Resta-nos, então, a busca pelo equilíbrio na aplicação dos princípios da eficiência e da legalidade, com o objetivo de não permitir que a privatização represente única e exclusivamente o anseio de fugir ao regime jurídico de direito público, afastando a realização de licitação para a compra de bens e serviços e da contratação por concurso, sob o pretexto de ineficiência da administração estatal. Principalmente se lembrarmos que, em passado não muito distante, os cidadãos de São Paulo já vivenciaram a experiência do malfadado PAS (Plano de Assistência à Saúde), desenvolvido entre 1995 e 2000, que teve até uma Comissão Parlamentar de Inquérito instalada na Câmara de Vereadores para apurar o descalabro em sua gestão.
O modelo de Estado passa por nova e profunda discussão e, se de um lado, sabemos que ele atualmente não tem condições de monopolizar a prestação direta e executiva de todos os serviços sociais de interesse coletivo, parece claro que não pode ser reduzido a mero ente regulador; porque o Estado apenas regulador é o Estado mínimo, utopia conservadora que se mostra absolutamente insustentável ante as desigualdades das sociedades atuais.
Não se pode apontar, com exatidão, os novos contornos do Estado do início do século XXI. Mas o fato é que, ainda que menor, existe a necessidade de um Estado forte financeira e estruturalmente, que tenha capacidade de ditar políticas públicas eficazes em médio e longo prazo, que tenha estratégia, com burocracia tecnicamente capaz e motivada para induzir, regular, fiscalizar e promover os serviços sociais básicos.
A saúde pública não é mercadoria.

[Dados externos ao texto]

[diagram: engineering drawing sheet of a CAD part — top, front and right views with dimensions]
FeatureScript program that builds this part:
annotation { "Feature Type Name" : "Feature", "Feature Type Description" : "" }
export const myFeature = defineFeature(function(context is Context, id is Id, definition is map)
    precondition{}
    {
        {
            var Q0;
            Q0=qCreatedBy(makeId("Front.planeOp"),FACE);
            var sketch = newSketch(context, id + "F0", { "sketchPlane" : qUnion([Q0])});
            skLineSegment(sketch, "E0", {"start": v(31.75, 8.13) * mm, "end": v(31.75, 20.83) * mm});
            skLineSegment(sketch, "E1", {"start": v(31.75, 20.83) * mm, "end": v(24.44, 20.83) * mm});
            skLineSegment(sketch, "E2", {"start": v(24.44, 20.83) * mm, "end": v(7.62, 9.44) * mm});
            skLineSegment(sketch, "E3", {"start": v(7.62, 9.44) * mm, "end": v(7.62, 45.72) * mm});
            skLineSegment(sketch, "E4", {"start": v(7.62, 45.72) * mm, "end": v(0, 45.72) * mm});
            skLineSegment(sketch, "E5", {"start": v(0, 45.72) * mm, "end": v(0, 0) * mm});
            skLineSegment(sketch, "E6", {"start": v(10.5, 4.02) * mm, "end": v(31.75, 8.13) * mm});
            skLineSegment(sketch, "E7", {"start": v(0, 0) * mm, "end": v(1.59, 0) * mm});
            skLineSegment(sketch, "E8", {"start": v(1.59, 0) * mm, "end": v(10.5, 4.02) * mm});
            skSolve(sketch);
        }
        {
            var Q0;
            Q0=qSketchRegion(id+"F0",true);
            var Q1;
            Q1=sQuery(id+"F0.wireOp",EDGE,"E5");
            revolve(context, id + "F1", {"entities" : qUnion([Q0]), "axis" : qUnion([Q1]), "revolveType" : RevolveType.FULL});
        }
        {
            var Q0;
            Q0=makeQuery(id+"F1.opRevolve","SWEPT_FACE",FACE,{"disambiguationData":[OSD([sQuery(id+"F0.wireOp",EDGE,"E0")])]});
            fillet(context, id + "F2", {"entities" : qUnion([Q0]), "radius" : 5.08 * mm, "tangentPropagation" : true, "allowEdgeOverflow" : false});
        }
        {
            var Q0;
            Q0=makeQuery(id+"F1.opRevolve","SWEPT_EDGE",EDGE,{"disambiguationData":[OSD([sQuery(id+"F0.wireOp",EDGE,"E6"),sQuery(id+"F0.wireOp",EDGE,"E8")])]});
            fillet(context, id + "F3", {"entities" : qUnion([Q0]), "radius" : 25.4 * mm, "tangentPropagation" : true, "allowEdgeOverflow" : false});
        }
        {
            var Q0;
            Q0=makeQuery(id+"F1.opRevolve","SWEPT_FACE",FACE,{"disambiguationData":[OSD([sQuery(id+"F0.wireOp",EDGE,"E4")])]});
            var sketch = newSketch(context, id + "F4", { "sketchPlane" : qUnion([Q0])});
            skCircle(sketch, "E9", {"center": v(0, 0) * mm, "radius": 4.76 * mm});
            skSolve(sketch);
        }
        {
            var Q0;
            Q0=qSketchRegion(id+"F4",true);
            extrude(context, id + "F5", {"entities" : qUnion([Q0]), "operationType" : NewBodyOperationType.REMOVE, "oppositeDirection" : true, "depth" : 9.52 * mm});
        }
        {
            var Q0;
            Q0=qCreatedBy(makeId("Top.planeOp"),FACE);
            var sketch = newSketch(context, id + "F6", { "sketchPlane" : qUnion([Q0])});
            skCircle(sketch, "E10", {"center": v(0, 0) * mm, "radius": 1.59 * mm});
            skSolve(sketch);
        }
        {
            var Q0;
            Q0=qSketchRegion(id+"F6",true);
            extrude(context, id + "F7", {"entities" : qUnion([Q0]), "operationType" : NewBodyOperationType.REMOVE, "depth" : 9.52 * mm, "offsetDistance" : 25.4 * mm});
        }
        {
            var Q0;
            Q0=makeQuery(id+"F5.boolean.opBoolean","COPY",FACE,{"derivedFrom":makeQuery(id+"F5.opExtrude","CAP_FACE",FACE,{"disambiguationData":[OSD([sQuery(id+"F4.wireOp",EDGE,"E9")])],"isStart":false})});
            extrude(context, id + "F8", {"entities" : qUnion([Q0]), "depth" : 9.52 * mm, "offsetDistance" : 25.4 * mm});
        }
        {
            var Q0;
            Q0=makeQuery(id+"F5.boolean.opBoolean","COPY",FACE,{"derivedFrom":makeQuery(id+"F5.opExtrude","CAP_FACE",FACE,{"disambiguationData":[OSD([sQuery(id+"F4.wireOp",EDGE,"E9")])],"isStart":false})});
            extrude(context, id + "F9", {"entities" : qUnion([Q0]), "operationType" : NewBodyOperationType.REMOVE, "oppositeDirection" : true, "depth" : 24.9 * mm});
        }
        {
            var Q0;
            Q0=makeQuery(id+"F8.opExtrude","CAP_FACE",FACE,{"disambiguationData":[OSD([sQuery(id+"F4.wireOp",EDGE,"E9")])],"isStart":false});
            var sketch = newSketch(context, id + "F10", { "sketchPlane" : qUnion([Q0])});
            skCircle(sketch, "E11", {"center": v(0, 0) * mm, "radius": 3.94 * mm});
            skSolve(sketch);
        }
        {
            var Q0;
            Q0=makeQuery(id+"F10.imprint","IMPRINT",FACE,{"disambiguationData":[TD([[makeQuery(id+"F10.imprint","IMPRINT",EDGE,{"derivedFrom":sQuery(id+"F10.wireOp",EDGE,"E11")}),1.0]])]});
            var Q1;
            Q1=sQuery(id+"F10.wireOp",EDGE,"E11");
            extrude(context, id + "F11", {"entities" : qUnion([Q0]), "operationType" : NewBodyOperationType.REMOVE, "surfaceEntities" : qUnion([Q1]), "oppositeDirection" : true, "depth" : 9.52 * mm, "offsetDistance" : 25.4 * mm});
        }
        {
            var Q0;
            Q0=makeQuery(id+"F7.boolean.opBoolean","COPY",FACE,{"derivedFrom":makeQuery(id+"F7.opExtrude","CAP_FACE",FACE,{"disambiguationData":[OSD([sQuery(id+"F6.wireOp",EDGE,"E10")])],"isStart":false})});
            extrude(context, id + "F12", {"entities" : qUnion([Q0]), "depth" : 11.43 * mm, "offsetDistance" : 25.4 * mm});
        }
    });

É compromisso ético-social dos que nela militam. Além disso, traduz um valor tão crucial à humanidade que não pode ser regido pela lógica que submete a iniciativa privada: a primazia do lucro. Que sejamos capazes de zelar, defender e aprimorar o nosso Sistema Único de Saúde, patrimônio de todos nós, brasileiros.
*Anna Trotta Yaryd é promotora de Justiça da Promotoria de Direitos Humanos – Área da Saúde Pública, do Ministério Público do estado de São Paulo. Arthur Pinto Filho é promotor de Justiça da Promotoria de Direitos Humanos – Área da Saúde Pública, do Ministério Público do estado de São Paulo.